En 1987, Mado décide de passer la main, et c'est Reine-Marie Lesage, cliente assidue, propriétaire du "Relais des orfèvres" à Amiens, venue à la recherche d'un appartement qui repart propriétaire de chez "Mado". On ne pouvait rêver meilleure transition. Pour fêter cet événement, Mado organisa un repas pour cinquante convives, amis fidèles et officiels et se vit remettre, à cette occasion, la croix de chevalier du mérite national des mains de Max Lejeune ancien ministre et fidèle habitué. Mado ne prit alors qu'une semi retaite en continuant d'accueillir, avec sa fidèle Annie, les touristes venant dans son hôtel annexe voisin du restaurant. C'est là qu'elle s'est éteinte à l'âge de 93 ans en février 1997.
Reine-Marie nous a quitté a 54 ans, en février 20O2, suite à une longue maladie. Mais l'histoire se prolonge. Une belle histoire de famille et d'amitié. Isabelle la fille de Reine-Marie a voulu que perdure l'image de ce restaurant inventé deux fois par ces deux grandes dames, et en a confié la lourde tâche a Wilfrid le gérant, Joël, Michou et a toute l'équipe pour en conserver tout l'éclat.

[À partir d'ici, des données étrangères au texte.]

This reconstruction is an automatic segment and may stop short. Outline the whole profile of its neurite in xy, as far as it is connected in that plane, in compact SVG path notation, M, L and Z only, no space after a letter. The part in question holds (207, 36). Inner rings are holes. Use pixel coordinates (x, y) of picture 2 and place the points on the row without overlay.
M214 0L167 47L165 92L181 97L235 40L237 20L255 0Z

C'est une vrai responsabilité pour Wilfrid Urbaniak... Mais douze ans passés chez "Mado" auprès de Reine, après plusieurs années d'expérience dans plusieurs restaurants réputés dont le Trianon Palace à Versailles, lui permettent brillamment de poursuivre ce défi avec sa propre touche.
En 2018, la belle aventure "Chez Mado" prend un nouvel élan avec la reprise du restaurant par Marie Soller, appelée Madame Marie...
C'est la quatrième femme qui vient diriger cette institution Picarde. Originaire de "Picardie de l'Est", cette laonnoise comme de nombreux Picards a fréquenté Le Crotoy dès son plus jeune âge.
Son mari, Olivier Régis, Aveyronnais de Paris, tombe amoureux de Madame Marie, de la Picardie et de la Baie de Somme... Il lui apporte son expérience familiale depuis 6 générations dans la restauration de qualité.
Wilfrid Urbaniak et Jean-Pierre Sueur mettent les petits plats dans les grands, soignent la cuisine, sa tradition ainsi que le choix des produits au plus proche des pêcheurs et des producteurs locaux.
A 36 ans, Madame Marie reprend donc le restaurant avec l'ambitieuse volonté de faire rayonner ce joyau d'histoire locale et du patrimoine gastronomique picard à travers notre grande et belle région et ses visiteurs du monde entier.